Dans la voix du syndic de la commune vaudoise de Provence, il y a autant de tristesse que de résignation. «A chaque drame médiatisé, on nous demande s'il ne faudrait pas sécuriser le site. A chaque fois, je dois avouer que c'est totalement irréaliste d'imaginer construire une barrière le long du cirque rocheux. C'est trop grand, trop long», nous confie-t-il au bout du fil.
Des solutions, il y en aurait pourtant, si on écoute attentivement Léonore Dupanloup, responsable communication et prévention média de l'association Stop Suicide. Si elle avoue, elle aussi, qu'une barrière ou un filet, sur un site naturel, ce n'est pas la meilleure idée, elle évoque de la «prévention situationnelle, comme des bornes d’appel, un système d’éclairage, des patrouilleurs, voire même la surveillance par caméra».
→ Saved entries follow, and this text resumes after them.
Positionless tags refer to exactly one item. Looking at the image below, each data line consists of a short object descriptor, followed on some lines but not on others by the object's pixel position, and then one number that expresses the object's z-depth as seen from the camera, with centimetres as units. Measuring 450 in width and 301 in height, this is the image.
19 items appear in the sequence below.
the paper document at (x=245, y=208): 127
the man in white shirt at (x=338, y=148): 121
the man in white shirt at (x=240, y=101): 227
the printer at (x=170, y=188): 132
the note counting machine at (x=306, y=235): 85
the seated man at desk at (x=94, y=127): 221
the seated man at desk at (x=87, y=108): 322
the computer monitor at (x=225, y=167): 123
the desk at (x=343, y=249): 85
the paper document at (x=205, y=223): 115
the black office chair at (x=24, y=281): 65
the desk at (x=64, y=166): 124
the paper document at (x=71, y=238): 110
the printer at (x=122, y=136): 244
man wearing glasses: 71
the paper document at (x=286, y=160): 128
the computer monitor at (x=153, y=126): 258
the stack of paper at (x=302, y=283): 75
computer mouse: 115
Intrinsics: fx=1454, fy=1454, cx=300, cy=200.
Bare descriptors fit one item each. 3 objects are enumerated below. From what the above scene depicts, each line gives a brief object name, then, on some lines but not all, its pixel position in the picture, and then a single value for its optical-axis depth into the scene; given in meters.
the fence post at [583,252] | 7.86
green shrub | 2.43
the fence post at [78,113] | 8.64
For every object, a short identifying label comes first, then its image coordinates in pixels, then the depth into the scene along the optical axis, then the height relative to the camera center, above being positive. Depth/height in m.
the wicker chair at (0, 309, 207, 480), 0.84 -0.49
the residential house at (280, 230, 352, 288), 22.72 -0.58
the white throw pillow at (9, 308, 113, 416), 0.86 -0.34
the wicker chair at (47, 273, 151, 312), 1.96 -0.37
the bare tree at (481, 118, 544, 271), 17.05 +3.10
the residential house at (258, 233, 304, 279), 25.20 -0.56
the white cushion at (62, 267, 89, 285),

De son côté, sans botter en touche, le syndic tente une forme de pragmatisme. «C'est triste, mais je pense que si le Creux-du-Van n'existait pas, les gens qui décident d'en finir avec la vie iraient ailleurs.»
La responsable de la communication à Stop Suicide admet aussi de son côté que «c’est plus compliqué d’agir dans la nature qu’au centre-ville, mais que la résignation n'est jamais une solution. Sur un pont, par exemple, plus une barrière est difficile à franchir, plus il y existe un espoir pour que quelqu’un intervienne.»
Rappelons enfin que l'enquête est toujours en cours et qu'aucun autre élément, pour l'heure, ne sera donné sur cette affaire par les autorités neuchâteloises.